Shake It Off–or Not? What To Do About Criticism

Reed Hastings, co-founder, and executive chairman of Netflix
Reed Hastings, co-founder, and executive chairman of Netflix (Image courtesy: CEOWORLD magazine/FILE PHOTO.)

Everyone’s a critic. 

Whether you’re a CEO, an author, a performer, or a professor, people will review your work. And whether you’re a revered CEO, Stephen King, or Taylor Swift, criticism can sting. 

“I’ve had every part of my life dissected — my choices, my actions, my words, my body, my style, my music,” Swift told Rolling Stone. “When you live your life under that kind of scrutiny, you can either let it break you, or you can get really good at dodging punches. And when one lands, you know how to deal with it. And I guess the way that I deal with it is to shake it off.” 

Sometimes we receive unsolicited feedback or are sitting ducks on various media and sellers’ sites. While it takes courage for a leader to request feedback and then dissect it for how to improve one’s performance, data shows an exceptionally strong correlation between asking for feedback and the overall effectiveness of leaders, according to Joseph Folkman, psychometrician.

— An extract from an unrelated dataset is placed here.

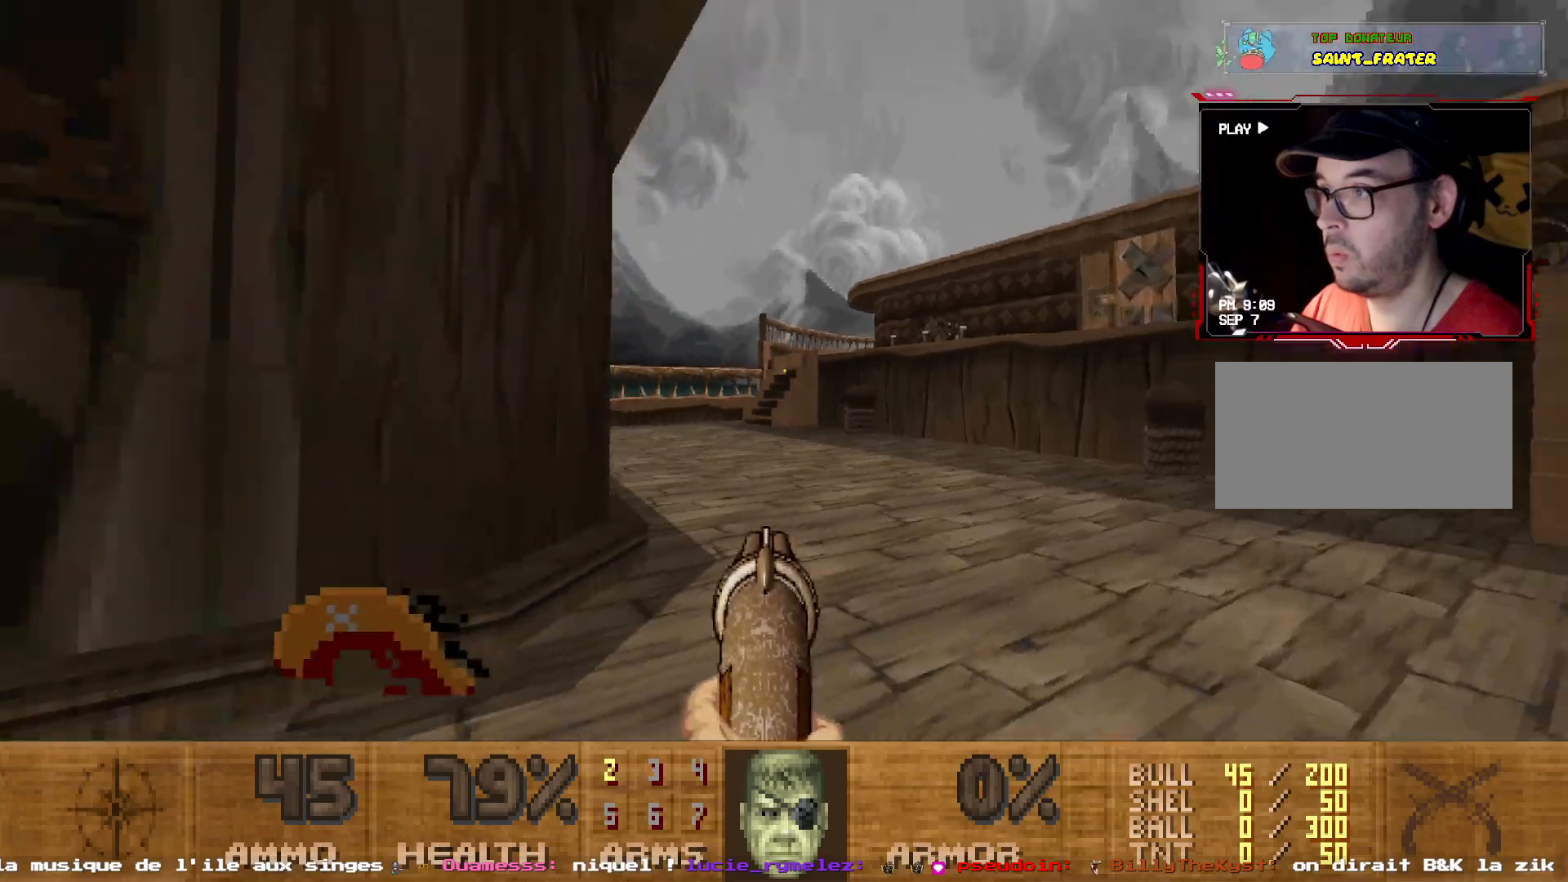
{"keys": ["z"], "mouse": [], "events": [[67, "d", "up"], [67, "z", "up"], [167, "d", "down"], [250, "z", "down"], [300, "d", "up"], [350, "d", "down"], [450, "d", "up"]]}
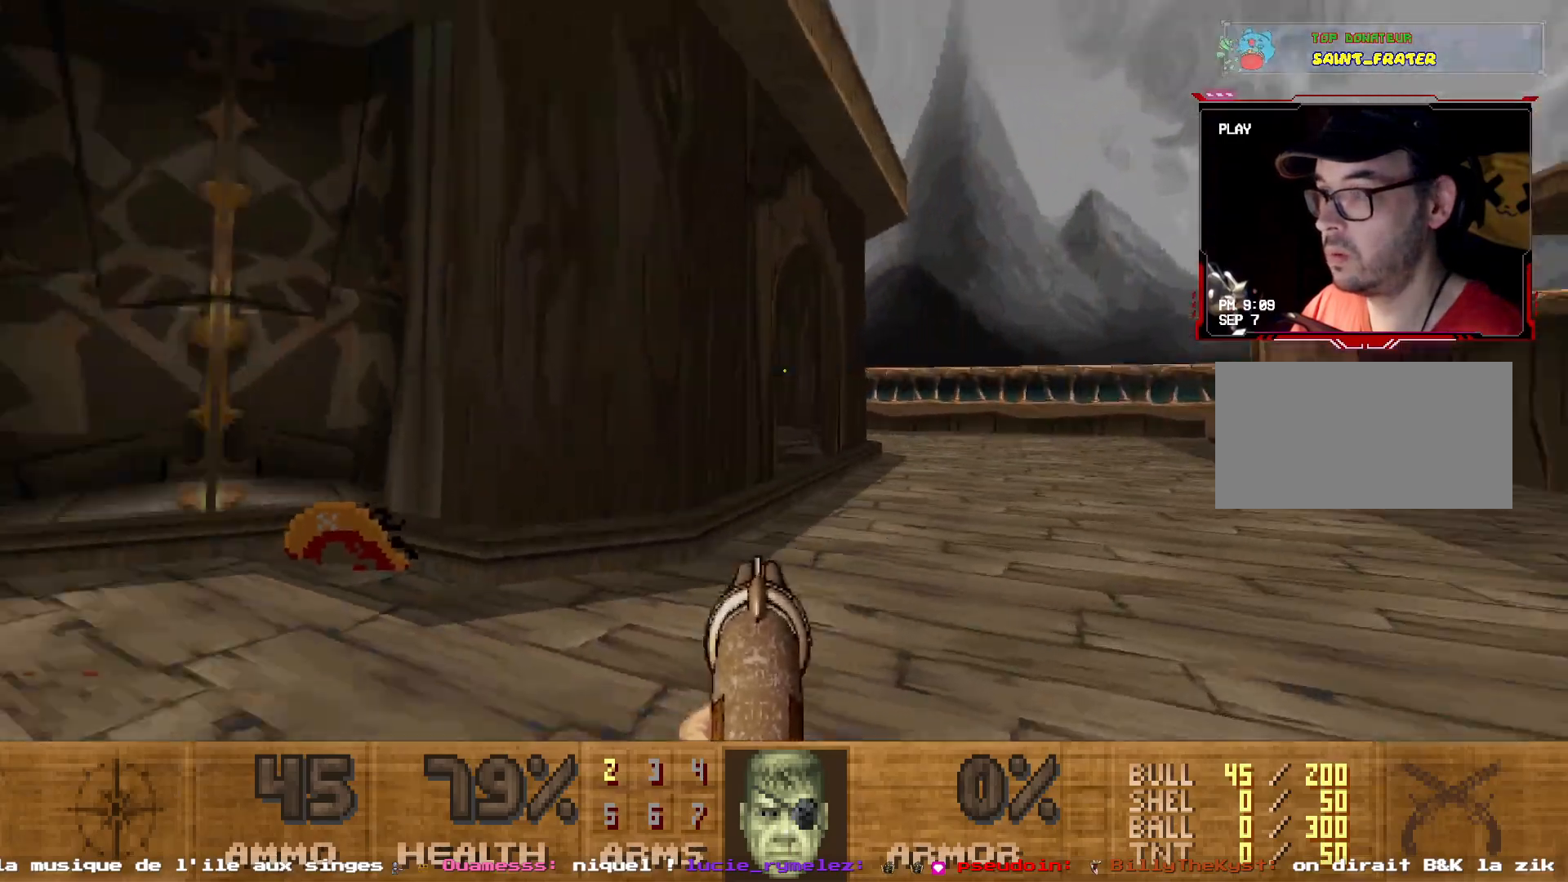
{"keys": ["z"], "mouse": [], "events": [[83, "d", "down"], [367, "d", "up"]]}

Sourcing Data. Speaking of data, one way to handle criticism is to obtain more data and seek out additional sources. Leona Tan, an experienced business consultant in Australia, advises to obtain more data–request constructive feedback from a trusted group in the industry to assess the credibility of the original critique as well as to discuss ways to improve.

How should you act on criticism–constructive, negative but based on actual performance, or mean-spirited? 

“Beware of those who offer ‘brutal honesty.’ First off, it’s an opinion they’re sharing; it has nothing to do with honesty. And second, they are choosing to be hurtful with their opinion, which is not necessary. Brutality masks any learning that might have taken place.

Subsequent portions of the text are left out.